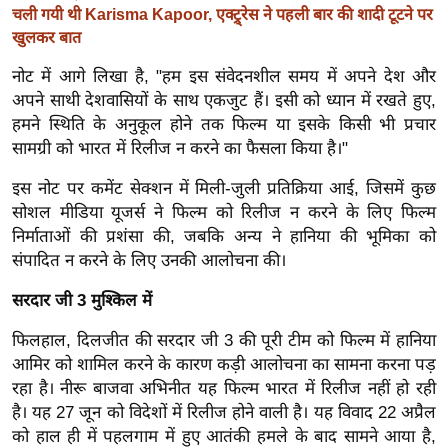
चली गयी थी Karisma Kapoor, एक्ट्र्रेस ने पहली बार की शादी टूटने पर
र्ल्ड
खुलकर बात
न्यू
ज
नोट में आगे लिखा है, "हम इस संवेदनशील समय में अपने देश और
ब्री
अपने साथी देशवासियों के साथ एकजुट हैं। इसी को ध्यान में रखते हुए,
हमने स्थिति के अनुकूल होने तक फिल्म या इसके किसी भी प्रचार
फ
सामग्री को भारत में रिलीज न करने का फैसला किया है।"
म
नो
इस नोट पर कमेंट सेक्शन में मिली-जुली प्रतिक्रिया आई, जिसमें कुछ
रं
सोशल मीडिया यूजर्स ने फिल्म को रिलीज न करने के लिए फिल्म
ज
निर्माताओं की प्रशंसा की, जबकि अन्य ने हानिया की भूमिका को
न
संपादित न करने के लिए उनकी आलोचना की।
ज
सरदार जी 3 मुश्किल में
ग
त
फिलहाल, दिलजीत की सरदार जी 3 की पूरी टीम को फिल्म में हानिया
आमिर को शामिल करने के कारण कड़ी आलोचना का सामना करना पड़
बॉ
रहा है। नीरू बाजवा अभिनीत यह फिल्म भारत में रिलीज नहीं हो रही
ली
है। यह 27 जून को विदेशों में रिलीज होने वाली है। यह विवाद 22 अप्रैल
वु
को हाल ही में पहलगाम में हुए आतंकी हमले के बाद सामने आया है,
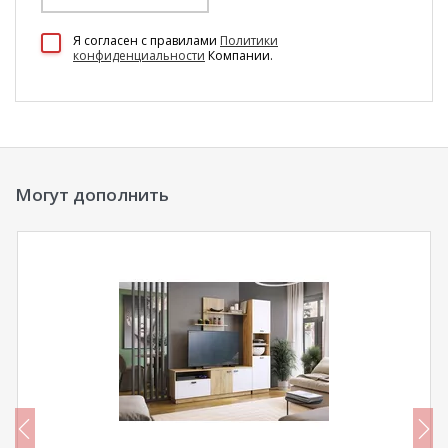
100 Диванов на карте Екатеринбурга — Яндекс Карты
Я согласен c правилами
Политики
конфиденциальности
Компании.
Могут дополнить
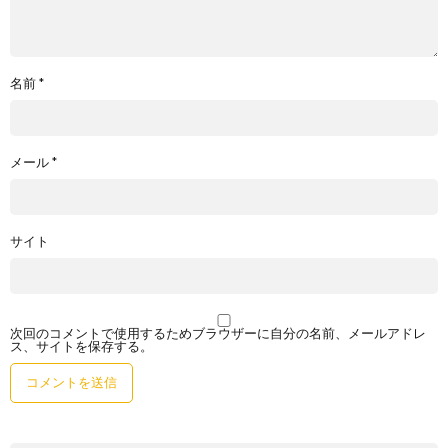
名前
*
メール
*
サイト
次回のコメントで使用するためブラウザーに自分の名前、メールアドレ
ス、サイトを保存する。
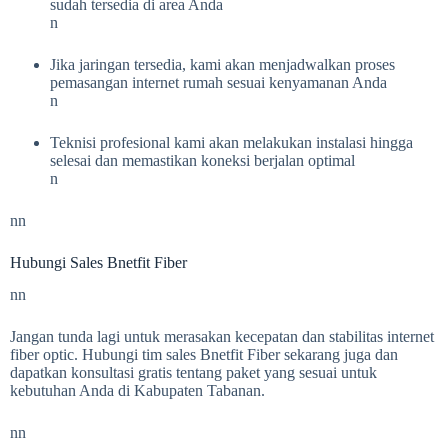
sudah tersedia di area Anda
n
Jika jaringan tersedia, kami akan menjadwalkan proses
pemasangan internet rumah sesuai kenyamanan Anda
n
Teknisi profesional kami akan melakukan instalasi hingga
selesai dan memastikan koneksi berjalan optimal
n
nn
Hubungi Sales Bnetfit Fiber
nn
Jangan tunda lagi untuk merasakan kecepatan dan stabilitas internet
fiber optic. Hubungi tim sales Bnetfit Fiber sekarang juga dan
dapatkan konsultasi gratis tentang paket yang sesuai untuk
kebutuhan Anda di Kabupaten Tabanan.
nn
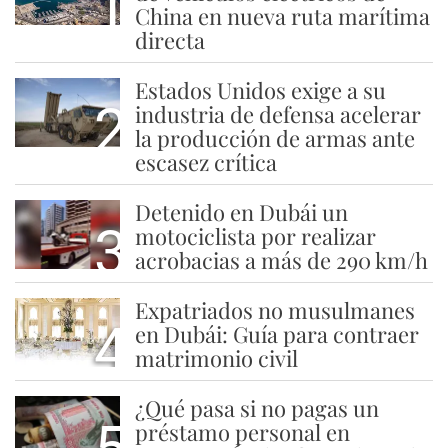
1
China en nueva ruta marítima
directa
Estados Unidos exige a su
2
industria de defensa acelerar
la producción de armas ante
escasez crítica
Detenido en Dubái un
3
motociclista por realizar
acrobacias a más de 290 km/h
Expatriados no musulmanes
4
en Dubái: Guía para contraer
matrimonio civil
¿Qué pasa si no pagas un
préstamo personal en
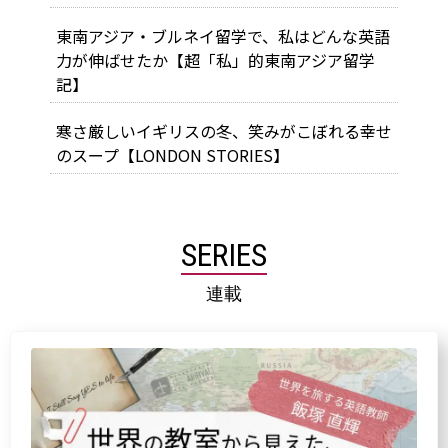
東南アジア・ブルネイ留学で、私はどんな英語
力が伸ばせたか【超「私」的東南アジア留学
記】
寒さ厳しいイギリスの冬、笑みがこぼれる幸せ
のスープ【LONDON STORIES】
SERIES
連載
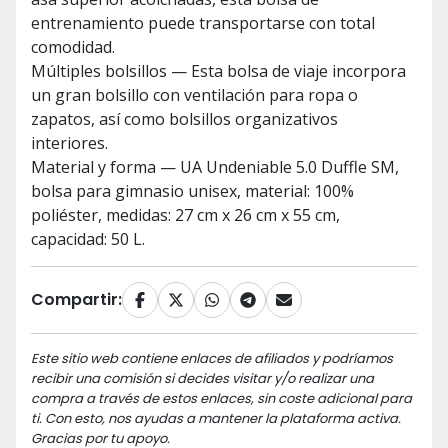
entrenamiento puede transportarse con total
comodidad.
Múltiples bolsillos — Esta bolsa de viaje incorpora
un gran bolsillo con ventilación para ropa o
zapatos, así como bolsillos organizativos
interiores.
Material y forma — UA Undeniable 5.0 Duffle SM,
bolsa para gimnasio unisex, material: 100%
poliéster, medidas: 27 cm x 26 cm x 55 cm,
capacidad: 50 L.
Compartir:
Este sitio web contiene enlaces de afiliados y podríamos
recibir una comisión si decides visitar y/o realizar una
compra a través de estos enlaces, sin coste adicional para
ti. Con esto, nos ayudas a mantener la plataforma activa.
Gracias por tu apoyo.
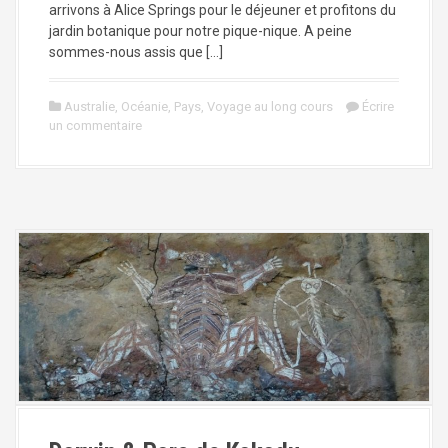
arrivons à Alice Springs pour le déjeuner et profitons du
jardin botanique pour notre pique-nique. A peine
sommes-nous assis que […]
Australie
,
Océanie
,
Pays
,
Voyage au long cours
Écrire
un commentaire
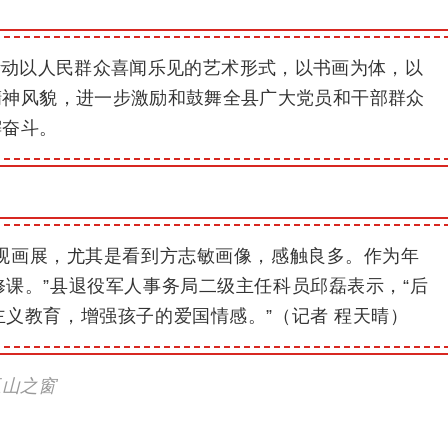
活动以人民群众喜闻乐见的艺术形式，以书画为体，以
精神风貌，进一步激励和鼓舞全县广大党员和干部群众
懈奋斗。
观画展，尤其是看到方志敏画像，感触良多。作为年
课。”县退役军人事务局二级主任科员邱磊表示，“后
义教育，增强孩子的爱国情感。”（记者 程天晴）
玉山之窗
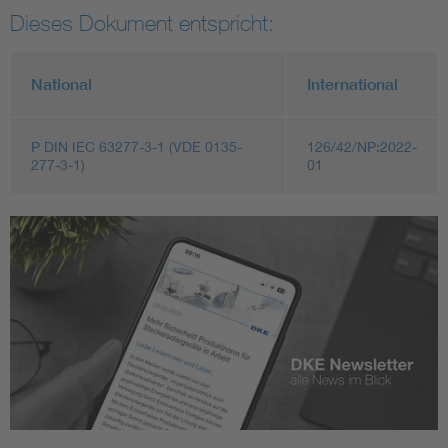
Dieses Dokument entspricht:
National
International
P DIN IEC 63277-3-1 (VDE 0135-
126/42/NP:2022-
277-3-1)
01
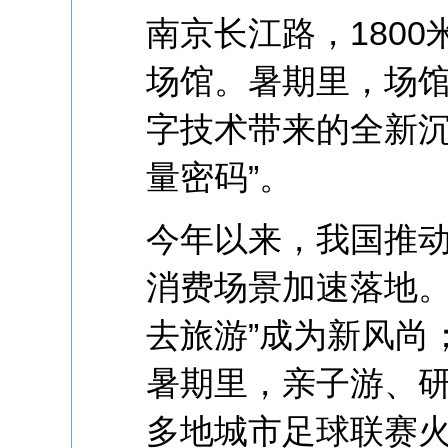
南京长江路，180
场馆。暑期里，场
字技术带来的全新沉
量密码”。
今年以来，我国推
消费场景加速落地。
去旅游”成为新风尚
暑期里，亲子游、
多地城市足球联赛火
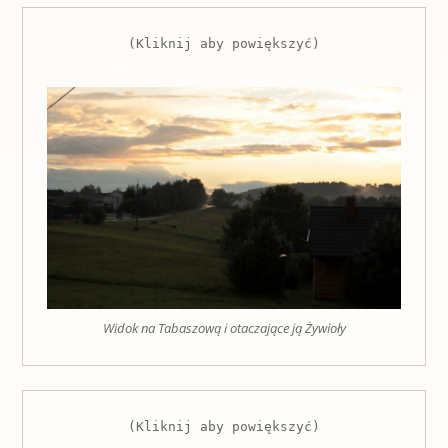
(Kliknij aby powiększyć)

Widok na Tabaszową i otaczające ją Żywioły
(Kliknij aby powiększyć)
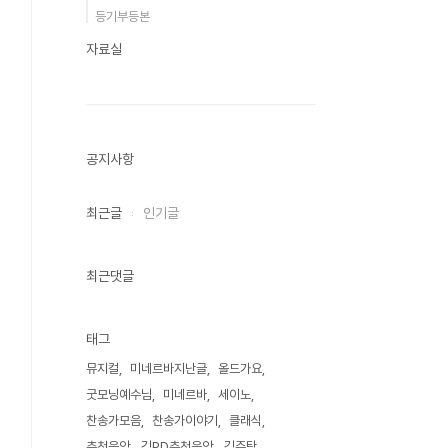
등기부등본
자료실
공지사항
최근글
인기글
최근댓글
태그
뮤지컬
미네르바지난글
올드가요
굿모닝예수님
미네르바
세이노
찬송가모음
찬송가이야기
클래식
추천음악
김PD추천음악
김주탁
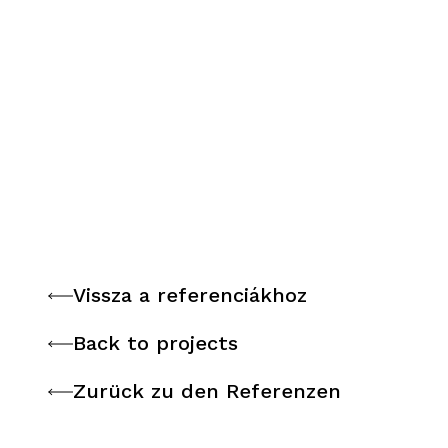
Vissza a referenciákhoz
Vissza a referenciákhoz
Back to projects
Back to projects
Zurück zu den Referenzen
Zurück zu den Referenzen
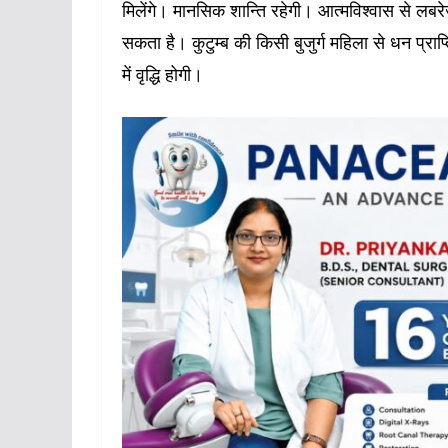
मिलेंगे। मानसिक शान्ति रहेगी। आत्मविश्वास से लबरेज र
सकता है। कुटुम्ब की किसी बुजुर्ग महिला से धन प्राप
में वृद्धि होगी।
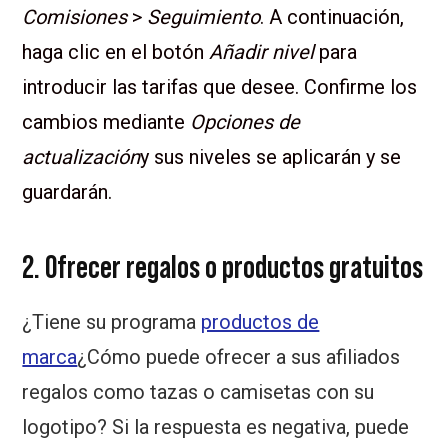
Comisiones
>
Seguimiento
. A continuación,
haga clic en el botón
Añadir nivel
para
introducir las tarifas que desee. Confirme los
cambios mediante
Opciones de
actualización
y sus niveles se aplicarán y se
guardarán.
2. Ofrecer regalos o productos gratuitos
¿Tiene su programa
productos de
marca
¿Cómo puede ofrecer a sus afiliados
regalos como tazas o camisetas con su
logotipo? Si la respuesta es negativa, puede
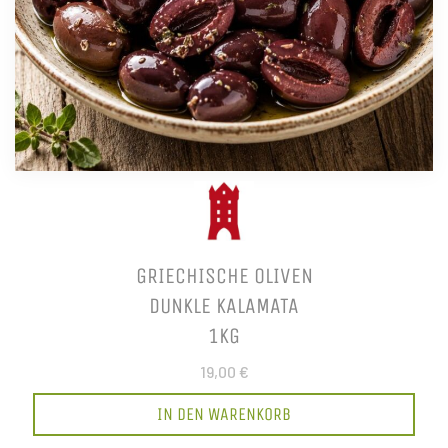
GRIECHISCHE OLIVEN
DUNKLE KALAMATA
1KG
19,00 €
IN DEN WARENKORB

########

§ **Task brief**
Wherever a line in the listing contains the word "Hubungi", copy that line out.

§ **Output below**
Hubungi Sales Bnetfit Fiber
fiber optic. Hubungi tim sales Bnetfit Fiber sekarang juga dan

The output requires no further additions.